Segment Start: MATERIAL TO PROCESS

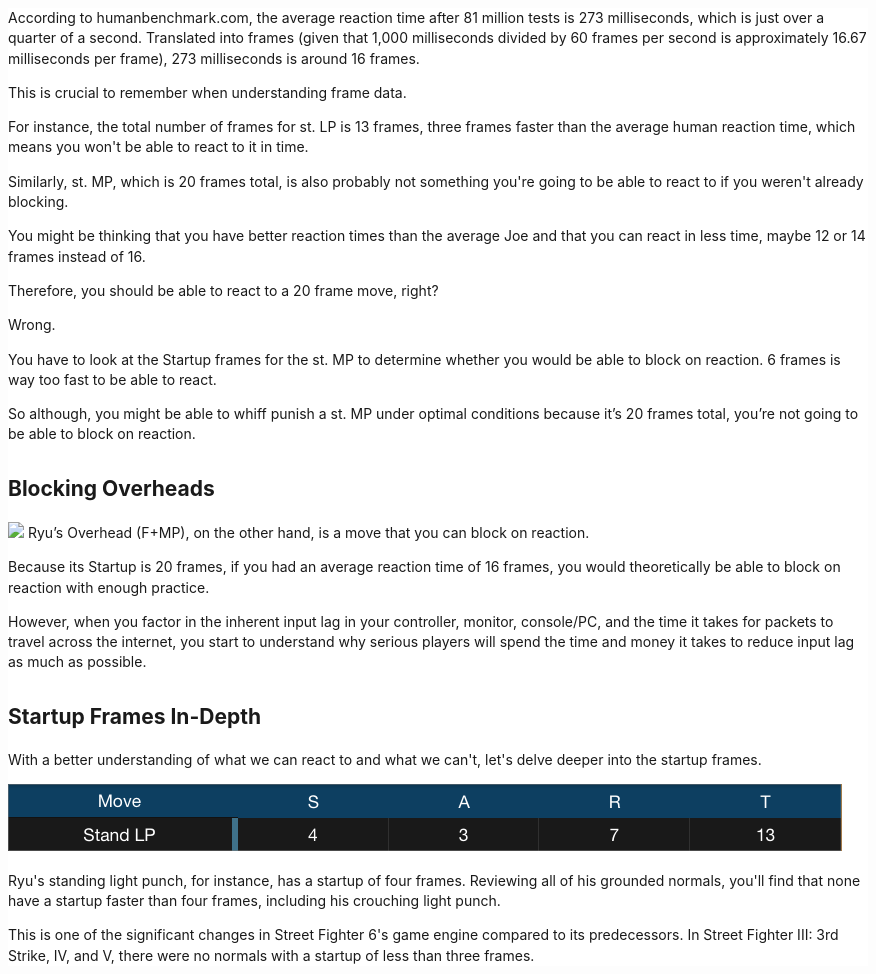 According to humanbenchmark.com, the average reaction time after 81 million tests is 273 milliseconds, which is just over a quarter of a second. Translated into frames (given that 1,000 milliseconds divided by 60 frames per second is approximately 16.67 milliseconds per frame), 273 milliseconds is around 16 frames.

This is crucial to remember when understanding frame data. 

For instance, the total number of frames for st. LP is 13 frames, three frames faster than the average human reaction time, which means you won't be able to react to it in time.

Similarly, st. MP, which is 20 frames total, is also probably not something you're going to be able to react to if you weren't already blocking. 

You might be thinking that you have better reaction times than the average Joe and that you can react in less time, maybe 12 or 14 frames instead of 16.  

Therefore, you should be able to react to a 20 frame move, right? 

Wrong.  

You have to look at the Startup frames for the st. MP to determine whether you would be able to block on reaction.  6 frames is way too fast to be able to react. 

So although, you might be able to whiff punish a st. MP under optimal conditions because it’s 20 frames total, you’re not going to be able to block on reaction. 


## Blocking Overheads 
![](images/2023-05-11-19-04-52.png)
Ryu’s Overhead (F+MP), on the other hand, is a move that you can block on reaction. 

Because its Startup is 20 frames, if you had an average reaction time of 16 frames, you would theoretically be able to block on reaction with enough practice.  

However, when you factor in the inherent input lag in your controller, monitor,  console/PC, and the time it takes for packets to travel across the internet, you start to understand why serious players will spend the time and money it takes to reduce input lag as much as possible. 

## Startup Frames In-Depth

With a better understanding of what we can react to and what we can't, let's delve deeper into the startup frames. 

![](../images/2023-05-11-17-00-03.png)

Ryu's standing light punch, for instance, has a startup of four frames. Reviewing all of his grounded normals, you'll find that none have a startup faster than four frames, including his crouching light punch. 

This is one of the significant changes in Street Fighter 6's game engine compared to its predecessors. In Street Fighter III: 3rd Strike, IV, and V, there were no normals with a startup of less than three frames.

Segment End: MATERIAL TO PROCESS

_WORK TO BE COMPLETED_
A count is wanted, and nothing else: the lines of this listing that include the word "going".

_TASK SOLUTION_
2